In großer Gesellschaft war Börne wortkarg und einsilbig, und dem Fluß der Rede überließ er sich nur im Zwiegespräch, wenn er glaubte, sich neben einem gleichgesinnten Menschen zu befinden. Daß Börne mich für einen solchen ansah, war ein Irrtum. Schon damals in Frankfurt harmonierten wir nur im Gebiete der Politik, keineswegs in den Gebieten der Philosophie oder der Kunst oder der Natur, – die ihm sämtlich verschlossen waren. Wir waren überhaupt von entgegengesetztem Wesen, und diese Verschiedenheit wurzelte am Ende vielleicht nicht bloß in unserer moralischen, sondern auch physischen Natur.

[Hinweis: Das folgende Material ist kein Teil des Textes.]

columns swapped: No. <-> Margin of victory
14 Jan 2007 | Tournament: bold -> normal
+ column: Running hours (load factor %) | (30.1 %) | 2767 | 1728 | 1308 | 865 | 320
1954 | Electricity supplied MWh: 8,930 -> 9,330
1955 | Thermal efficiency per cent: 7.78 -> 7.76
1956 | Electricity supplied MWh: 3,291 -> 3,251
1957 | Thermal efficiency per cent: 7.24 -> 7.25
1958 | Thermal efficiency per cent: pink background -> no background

Es gibt im Grunde nur zwei Menschensorten, die mageren und die fetten, oder vielmehr Menschen, die immer dünner werden, und solche, die aus schmächtigen Anfängen allmählich zur rundlichsten Korpulenz übergehen. Die ersteren sind eben die gefährliche Sorte, die Cäsar so sehr fürchtete – »ich wollte, er wäre fetter«, sagte er von Cassius. Brutus war von einer ganz anderen Sorte, und ich bin überzeugt, wenn er nicht die Schlacht bei Philippi verloren und sich bei dieser Gelegenheit erstochen hätte, wäre er eben so dick geworden, wie der Schreiber dieser Blätter – »Und Brutus war ein braver Mann«.